Exploding Myths about Reverse Mortgages

By Alain Valles, President-Direct Finance Corp.

Although reverse mortgages have been part of the financial landscape for decades, they have taken on increased importance and visibility in the past few years, most recently under the name of Home Equity Conversion Mortgage (HECM). Still, many people do not fully understand the reverse mortgage process and may be carrying some old and misguided ideas about what a reverse mortgage is and how it works.

 Here are seven common misconceptions about reverse mortgages.

1.  “I could lose my home.” With a reverse mortgage you retain ownership of your home and control of the title. You can remain in your home as long as you wish and cannot be evicted or forced to sell.

 2. “My children will have to pay back the loan when I am gone.” A reverse mortgage is a “non-recourse” loan, which means that the lender can only be paid from the proceeds of the sale of your home, if and when you decide to sell. When the home passes on to your heirs, the lender is paid from the proceeds and your heirs retain any additional equity that has accumulated.

 3. “I won’t qualify because I have bad credit and I am in poor health.” A reverse mortgage has no income, credit or health requirements. Even a current bankruptcy or pending foreclosure is allowed. The only requirement is that the homeowner be age 62 or older.
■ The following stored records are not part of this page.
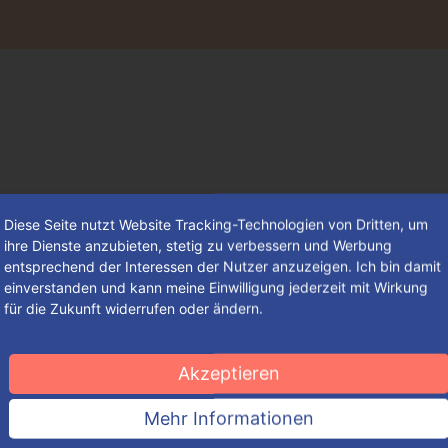
Diese Seite nutzt Website Tracking-Technologien von Dritten, um
ihre Dienste anzubieten, stetig zu verbessern und Werbung
entsprechend der Interessen der Nutzer anzuzeigen. Ich bin damit
einverstanden und kann meine Einwilligung jederzeit mit Wirkung
für die Zukunft widerrufen oder ändern.
Mothering Day – ein Feiertag zu
Ehren aller Frauen mit
Akzeptieren
amerikanischem Ursprung
Mehr Informationen
Obwohl bereits die alten Griechen ein Fest zu Ehren der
 4. “I can’t afford to make monthly payments on a reverse mortgage.” There are no principal or interest payments on a reverse mortgage – the lender pays you. You can accept a lump sum payment or tax-free monthly payments.

 5. “I won’t qualify because I have a mortgage on my home.” You can still qualify for a reverse mortgage if you have a current mortgage or other debt on your home. Those debts are paid off with the proceeds of the reverse mortgage.

 6. “Only someone who is ‘cash poor’ needs a reverse mortgage.” Even if you do not have a pressing need for cash or monthly income, a reverse mortgage can be a terrific estate planning tool. You can invest the income, or you can use the money to purchase a second home, long term care insurance – for any purpose at all.

 7. “A reverse mortgage is expensive.” Not necessarily. While a reverse mortgage generally costs more than a conventional loan, it is much less expensive than selling your home, relocating and assuming new monthly expenses. And income from a reverse mortgage is tax free.


 A reverse mortgage is not for everyone. But for many homeowners it is an excellent way to access the equity that has built up in your home without taking on additional debt or selling your home. The strict guidelines and protections built into the HECM/reverse mortgage programs by the federal government and adhered to by FHA-approved lenders make it a safe and secure process, and well worth investigating.